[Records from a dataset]
━━━━━━
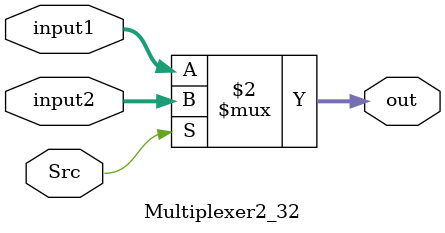
<source format=v>
`timescale 1ns / 1ps


module Multiplexer2_32(
    input Src,
    input [31:0] input1,
    input [31:0] input2,
    output [31:0] out
    );
    assign out=(Src==0)?input1:input2;
endmodule

</source>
━━━━━━
The records above should be written out in full and unchanged, except that pictures are dropped.

### [Reply to the exercise]
<source format=v>
`timescale 1ns / 1ps


module Multiplexer2_32(
    input Src,
    input [31:0] input1,
    input [31:0] input2,
    output [31:0] out
    );
    assign out=(Src==0)?input1:input2;
endmodule

</source>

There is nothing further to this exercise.